The mini budget on September 23 went "too far, too fast", he declared over the weekend.

And Hunt warned he was "not taking anything off the table" amid speculation of painful spending cutbacks on critical areas like defence, hospitals and schools.

Hunt met with the governor of the Bank of England and the head of the Debt Management Office to discuss his plans late on Sunday.

In the wake of turmoil, the BoE was forced to launch an emergency bond-buying policy but this ended on Friday.

The furore over the budget, which also contained a costly freeze on domestic energy prices to ease Britain's cost of living crisis, has reportedly sparked a plot to oust the prime minister.

British media reported that senior Conservative members of parliament were plotting to unseat Truss, aghast at the party's collapse in opinion polls since she replaced Boris Johnson on September 6.

Party grandee and former leader William Hague said Truss' premiership was "hanging by a thread" after Kwarteng was unceremoniously fired.

Another U-turn

Monday's news sent the UK's 30-year bond yield sliding to 4.46 percent.
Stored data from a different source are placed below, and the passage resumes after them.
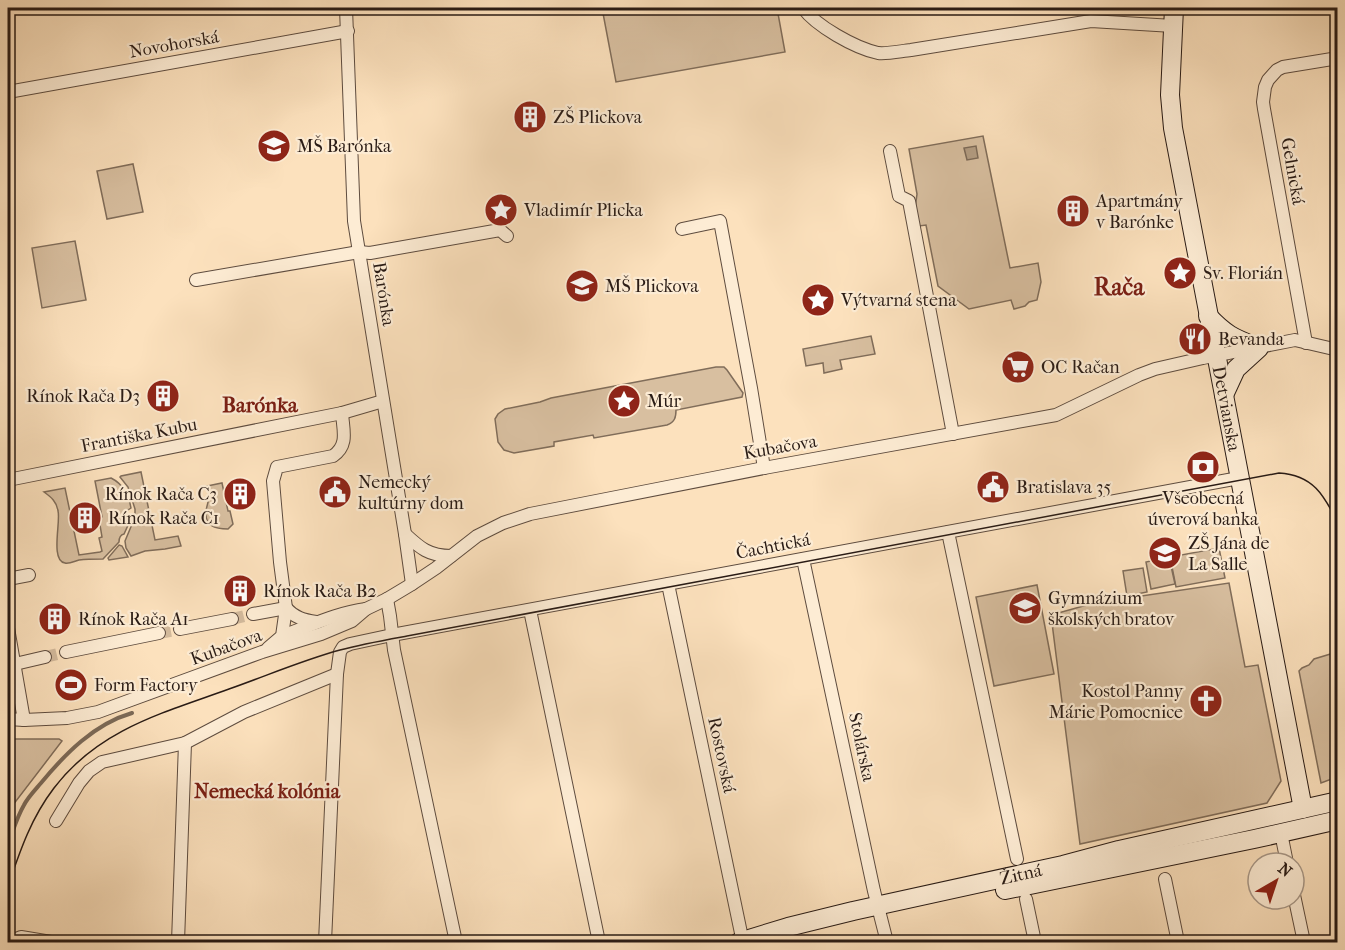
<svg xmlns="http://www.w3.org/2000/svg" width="1345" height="950" viewBox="0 0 1345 950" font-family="'IM FELL French Canon',serif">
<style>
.green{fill:#d8bfa0;stroke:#806d5a;stroke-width:1.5}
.water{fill:#b49e84;stroke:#7c6a58;stroke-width:1.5}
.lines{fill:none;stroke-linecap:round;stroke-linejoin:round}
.stream{stroke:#7c6a58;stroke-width:4}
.street-tunnel{stroke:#d2b99b;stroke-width:12;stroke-dasharray:12 6;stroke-linecap:butt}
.street-casing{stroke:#5e4c3f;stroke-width:14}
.secondary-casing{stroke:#291b15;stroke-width:20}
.street{stroke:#fdecd4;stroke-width:12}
.secondary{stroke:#fdecd4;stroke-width:18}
.tram{stroke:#291b15;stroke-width:1.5}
.labels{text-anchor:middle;stroke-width:4.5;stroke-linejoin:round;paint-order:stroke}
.street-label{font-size:18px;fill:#291b15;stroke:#fdecd4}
.poi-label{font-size:18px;fill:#291b15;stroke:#fdecd4;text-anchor:start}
.neighbourhood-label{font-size:20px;font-weight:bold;fill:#7a1f14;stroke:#fdecd4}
.quarter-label{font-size:21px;font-weight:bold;fill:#7a1f14;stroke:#fdecd4}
.district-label{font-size:24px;font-weight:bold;fill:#7a1f14;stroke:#fdecd4}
</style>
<rect width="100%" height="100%" fill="#fce1bd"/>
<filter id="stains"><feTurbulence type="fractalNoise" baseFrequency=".00333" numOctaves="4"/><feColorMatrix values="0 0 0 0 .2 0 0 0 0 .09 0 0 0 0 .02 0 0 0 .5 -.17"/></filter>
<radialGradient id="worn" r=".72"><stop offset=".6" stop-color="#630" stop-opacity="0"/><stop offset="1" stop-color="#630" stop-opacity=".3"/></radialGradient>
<g class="green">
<path d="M602 8H777L785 52 616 82Z"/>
<path d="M983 136 1010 268 1038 263 1041 282 1037 300 1029 302 1025 306 1014 309 1011 300 969 309 938 286 926 225 919 226 915 209 917 194 909 149Z"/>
<path d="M133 164 143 212 107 219 97 171Z"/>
<path d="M75 241 86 300 42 308 32 248Z"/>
<path d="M871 336 875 354 840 360 842 369 824 373 823 363 806 366 803 349Z"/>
<path d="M716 367H724L727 370 743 393 742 397 676 410C676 417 675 422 667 425L594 438 593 435 554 442V446L514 453 504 450 498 442 495 419 498 414 505 409 540 402 551 398Z"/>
<path d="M141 472 155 540 178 536 181 546 165 549 145 551 131 556 126 548 125 541 135 517V509L128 487 120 477 121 476Z"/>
<path d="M111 478C123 484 129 496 131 508L125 512 127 523H129L124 534C120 535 119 538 119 542L103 559C95 559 87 559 79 560 75 561 69 564 65 563 50 561 61 521 58 511 57 502 51 497 44 492L65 488 79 555 100 552 102 551 99 538 102 537 99 519 102 517 95 481Z"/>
<path d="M222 483 228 511H230L233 524 228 529C219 529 206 527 206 515 205 509 209 502 209 496 209 492 208 489 207 486Z"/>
<path d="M119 545 122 546 128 557 109 560 108 558Z"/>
<path d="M1219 548 1225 578 1176 587 1170 557Z"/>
<path d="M1169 557 1175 584 1151 589 1146 562Z"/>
<path d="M1143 568 1147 592 1127 596 1123 571Z"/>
<path d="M1229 583 1245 667 1258 665 1281 781 1267 803 1080 844 1051 615 1094 603Z"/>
<path d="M1037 585 1054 674 994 686 976 597Z"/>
<path d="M1337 652V777L1321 783 1299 671 1302 668 1309 665 1314 659Z"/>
<path d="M8 739H59L62 741 13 805 8 804Z"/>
</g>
<path class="water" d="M976 146 978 158 967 160 964 148Z"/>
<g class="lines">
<path class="stream" d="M8 844C13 831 17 817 24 805 28 797 35 790 41 783 65 754 94 724 132 713"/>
<g class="street-tunnel">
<path d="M232 619 253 614"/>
<path d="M159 633 180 629"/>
<path d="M45 657 66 652"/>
</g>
<defs>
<g id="street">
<path d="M346 8 354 221 405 534 412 584"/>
<path d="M803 8C816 26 855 48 878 53 888 54 901 51 911 50L1091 21 1173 26"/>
<path d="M8 92 348 31"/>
<path d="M890 151 899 196 909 201 953 434"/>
<path d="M682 229 720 221 751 388 764 468"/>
<path d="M196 280 359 252 370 253 500 230 507 236"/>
<path d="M1306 343 1264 109 1263 102 1265 87 1268 80 1277 70 1283 67 1338 58"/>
<path d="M8 480 342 413 383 401"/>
<path d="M948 532 1017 859"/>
<path d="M405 534C420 548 429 556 451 556"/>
<path d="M803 559 874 891 887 942"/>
<path d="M8 579 29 575"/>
<path d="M668 584 741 933"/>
<path d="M387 599 390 616 394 650 456 942"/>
<path d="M286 608C295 618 304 620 316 622"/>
<path d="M530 610 599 942"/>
<path d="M253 614 286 608"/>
<path d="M8 628 24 720"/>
<path d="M180 629 232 619"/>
<path d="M282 636C310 626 336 613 366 609"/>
<path d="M268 648 282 636 286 608 280 562 273 481 277 467 333 456C349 445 343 430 342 413"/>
<path d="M66 652 159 633"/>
<path d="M15 664 45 657"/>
<path d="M8 719 24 720 67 718 98 712 262 652 321 634 352 621 366 609 387 599 412 584 436 568 477 536 503 523 530 514 764 468 1056 415 1139 375 1155 369 1203 358 1295 340 1338 350"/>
<path d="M56 821 79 783 89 771 102 762 185 743 244 712 337 674"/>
<path d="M1281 833 1287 863"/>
<path d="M1165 879 1178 942"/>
<path d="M1294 895 1304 942"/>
<path d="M1026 899 1035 942"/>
<path d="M9 942 21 937 51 942"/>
<path d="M178 942 185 743"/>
<path d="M325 942 337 674 340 652 343 647 350 644 392 635 1239 478"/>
</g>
<g id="secondary">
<path id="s1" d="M1174 8 1170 95 1173 128 1303 809"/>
<path d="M1208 316C1227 336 1234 338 1259 348L1236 369 1224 395"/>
<path d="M1005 890 1254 839 1338 820"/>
<path id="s2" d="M739 942 788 927 853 911 1063 865 1119 850 1338 801"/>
</g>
</defs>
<use href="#street" class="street-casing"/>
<use href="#secondary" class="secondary-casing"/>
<use href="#street" class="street"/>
<use href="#secondary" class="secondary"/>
<path class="tram" d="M8 886C20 851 31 818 54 788 99 729 163 713 229 689 266 676 303 660 340 650 362 644 385 640 407 636L1279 473C1313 475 1324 495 1338 523"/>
</g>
<defs>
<symbol id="building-disc" viewBox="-11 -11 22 22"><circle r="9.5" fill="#8f2418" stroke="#fdecd4"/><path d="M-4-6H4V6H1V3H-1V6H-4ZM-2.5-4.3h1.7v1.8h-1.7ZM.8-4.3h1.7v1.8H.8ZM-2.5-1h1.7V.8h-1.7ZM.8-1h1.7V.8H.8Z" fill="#fff"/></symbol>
<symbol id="school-disc" viewBox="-11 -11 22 22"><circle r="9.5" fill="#8f2418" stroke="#fdecd4"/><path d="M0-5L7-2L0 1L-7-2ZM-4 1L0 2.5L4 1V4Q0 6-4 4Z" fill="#fff"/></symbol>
<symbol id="sight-disc" viewBox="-11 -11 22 22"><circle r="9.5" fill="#8f2418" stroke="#fdecd4"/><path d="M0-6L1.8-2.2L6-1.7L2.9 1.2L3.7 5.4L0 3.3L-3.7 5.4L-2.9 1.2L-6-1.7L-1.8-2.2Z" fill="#fff"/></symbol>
<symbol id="restaurant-disc" viewBox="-11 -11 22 22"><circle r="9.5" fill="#8f2418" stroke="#fdecd4"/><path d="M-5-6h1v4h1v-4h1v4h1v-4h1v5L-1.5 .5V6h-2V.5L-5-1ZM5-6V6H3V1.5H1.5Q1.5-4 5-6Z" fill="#fff"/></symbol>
<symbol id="supermarket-disc" viewBox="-11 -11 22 22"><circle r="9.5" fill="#8f2418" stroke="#fdecd4"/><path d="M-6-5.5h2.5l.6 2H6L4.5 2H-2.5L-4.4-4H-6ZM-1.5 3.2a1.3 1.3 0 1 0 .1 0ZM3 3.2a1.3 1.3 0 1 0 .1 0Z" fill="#fff"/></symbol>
<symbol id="bank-disc" viewBox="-11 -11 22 22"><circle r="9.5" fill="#8f2418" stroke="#fdecd4"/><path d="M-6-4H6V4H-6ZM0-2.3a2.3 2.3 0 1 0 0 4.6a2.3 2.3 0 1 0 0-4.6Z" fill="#fff"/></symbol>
<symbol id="civic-disc" viewBox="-11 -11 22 22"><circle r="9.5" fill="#8f2418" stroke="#fdecd4"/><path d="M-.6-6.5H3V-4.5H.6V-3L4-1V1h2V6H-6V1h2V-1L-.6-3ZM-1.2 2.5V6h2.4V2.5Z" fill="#fff"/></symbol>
<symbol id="university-disc" viewBox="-11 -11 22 22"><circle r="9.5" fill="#8f2418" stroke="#fdecd4"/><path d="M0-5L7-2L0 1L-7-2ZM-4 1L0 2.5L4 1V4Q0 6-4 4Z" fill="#fff"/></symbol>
<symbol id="stadium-disc" viewBox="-11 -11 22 22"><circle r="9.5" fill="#8f2418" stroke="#fdecd4"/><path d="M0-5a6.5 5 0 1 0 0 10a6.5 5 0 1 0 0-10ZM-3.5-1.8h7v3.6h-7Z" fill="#fff"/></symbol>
<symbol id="church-disc" viewBox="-11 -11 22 22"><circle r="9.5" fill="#8f2418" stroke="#fdecd4"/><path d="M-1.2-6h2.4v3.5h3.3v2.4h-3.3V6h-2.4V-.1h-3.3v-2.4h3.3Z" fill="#fff"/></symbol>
</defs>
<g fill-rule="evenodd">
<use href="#building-disc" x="511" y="98" width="38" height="38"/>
<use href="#school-disc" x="255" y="127" width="38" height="38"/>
<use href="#sight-disc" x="482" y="191" width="38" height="38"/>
<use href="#building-disc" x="1054" y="192" width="38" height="38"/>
<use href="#sight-disc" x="1161" y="254" width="38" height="38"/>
<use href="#school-disc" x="563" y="267" width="38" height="38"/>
<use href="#sight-disc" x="799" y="281" width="38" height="38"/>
<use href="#restaurant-disc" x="1176" y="320" width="38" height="38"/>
<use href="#supermarket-disc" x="999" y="348" width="38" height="38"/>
<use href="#building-disc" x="144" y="377" width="38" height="38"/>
<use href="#sight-disc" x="605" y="382" width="38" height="38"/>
<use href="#bank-disc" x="1184" y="448" width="38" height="38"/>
<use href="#civic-disc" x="974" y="468" width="38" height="38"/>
<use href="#civic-disc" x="316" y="473" width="38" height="38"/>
<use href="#building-disc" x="221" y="475" width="38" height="38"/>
<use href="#building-disc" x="66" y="499" width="38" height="38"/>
<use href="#school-disc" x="1146" y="534" width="38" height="38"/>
<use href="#building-disc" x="221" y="572" width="38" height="38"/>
<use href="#university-disc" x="1006" y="589" width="38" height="38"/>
<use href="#building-disc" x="36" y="600" width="38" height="38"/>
<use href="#stadium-disc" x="52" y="666" width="38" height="38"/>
<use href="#church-disc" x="1187" y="682" width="38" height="38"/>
</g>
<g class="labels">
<g class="street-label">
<text transform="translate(174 44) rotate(-10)" y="6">Novohorská</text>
<text transform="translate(1293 171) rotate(80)" y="6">Gelnická</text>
<text transform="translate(384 294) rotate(81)" y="6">Barónka</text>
<text dy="6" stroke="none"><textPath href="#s1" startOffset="406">Detvianska</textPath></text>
<text transform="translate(139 435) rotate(-11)" y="6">Františka Kubu</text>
<text transform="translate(780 447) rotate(-10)" y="6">Kubačova</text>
<text transform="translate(773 546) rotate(-11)" y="6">Čachtická</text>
<text transform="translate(226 647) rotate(-20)" y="6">Kubačova</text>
<text transform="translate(862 747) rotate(78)" y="6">Stolárska</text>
<text transform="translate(722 755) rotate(78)" y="6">Rostovská</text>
<text dy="6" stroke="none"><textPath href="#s2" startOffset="290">Žitná</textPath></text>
</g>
<g class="poi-label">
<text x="553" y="123">ZŠ Plickova</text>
<text x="297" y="152">MŠ Barónka</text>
<text x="1096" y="207">Apartmány<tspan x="1096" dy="21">v Barónke</tspan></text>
<text x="524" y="216">Vladimír Plicka</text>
<text x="1203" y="279">Sv. Florián</text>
<text x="605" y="292">MŠ Plickova</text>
<text x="841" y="306">Výtvarná stena</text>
<text x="1218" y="345">Bevanda</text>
<text x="1041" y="373">OC Račan</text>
<text x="140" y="402" text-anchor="end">Rínok Rača D3</text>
<text x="647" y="407">Múr</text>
<text x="358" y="488">Nemecký<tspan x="358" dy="21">kultúrny dom</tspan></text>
<text x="1016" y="493">Bratislava 35</text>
<text x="217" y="500" text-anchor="end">Rínok Rača C3</text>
<text x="1203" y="504" text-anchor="middle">Všeobecná<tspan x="1203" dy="21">úverová banka</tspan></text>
<text x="108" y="524">Rínok Rača C1</text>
<text x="1188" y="549">ZŠ Jána de<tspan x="1188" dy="21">La Salle</tspan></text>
<text x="263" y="597">Rínok Rača B2</text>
<text x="1048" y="604">Gymnázium<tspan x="1048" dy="21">školských bratov</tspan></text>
<text x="78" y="625">Rínok Rača A1</text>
<text x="94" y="691">Form Factory</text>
<text x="1183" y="697" text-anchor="end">Kostol Panny<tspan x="1183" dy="21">Márie Pomocnice</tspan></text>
</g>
<g class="neighbourhood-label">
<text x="267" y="798">Nemecká kolónia</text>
</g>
<g class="quarter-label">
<text x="260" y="412">Barónka</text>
</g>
<g class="district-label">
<text x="1119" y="295">Rača</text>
</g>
</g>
<rect width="1345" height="950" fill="none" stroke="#fce1bd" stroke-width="30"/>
<rect x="9" y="9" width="1327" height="932" fill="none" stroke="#291b15" stroke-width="3"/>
<rect x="15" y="15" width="1315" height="920" fill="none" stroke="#291b15" stroke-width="1.5"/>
<g transform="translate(1276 881) rotate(39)"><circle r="28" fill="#fdecd4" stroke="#a89888" stroke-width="1.5"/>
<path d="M0-4.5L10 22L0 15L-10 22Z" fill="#8f2418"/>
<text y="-9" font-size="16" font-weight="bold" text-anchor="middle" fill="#291b15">N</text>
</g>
<rect width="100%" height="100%" filter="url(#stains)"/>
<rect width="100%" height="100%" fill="url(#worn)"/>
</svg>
"The bringing forward of the fiscal statement is in itself another U-turn, given that the government had been sticking to the Halloween date for its release, even on Friday," noted Hargreaves Lansdown analyst Susannah Streeter.

"But worries that the bond markets in particular will take fright again has prompted fresh urgency for damage limitation so a roll-back of planned tax cuts is now expected."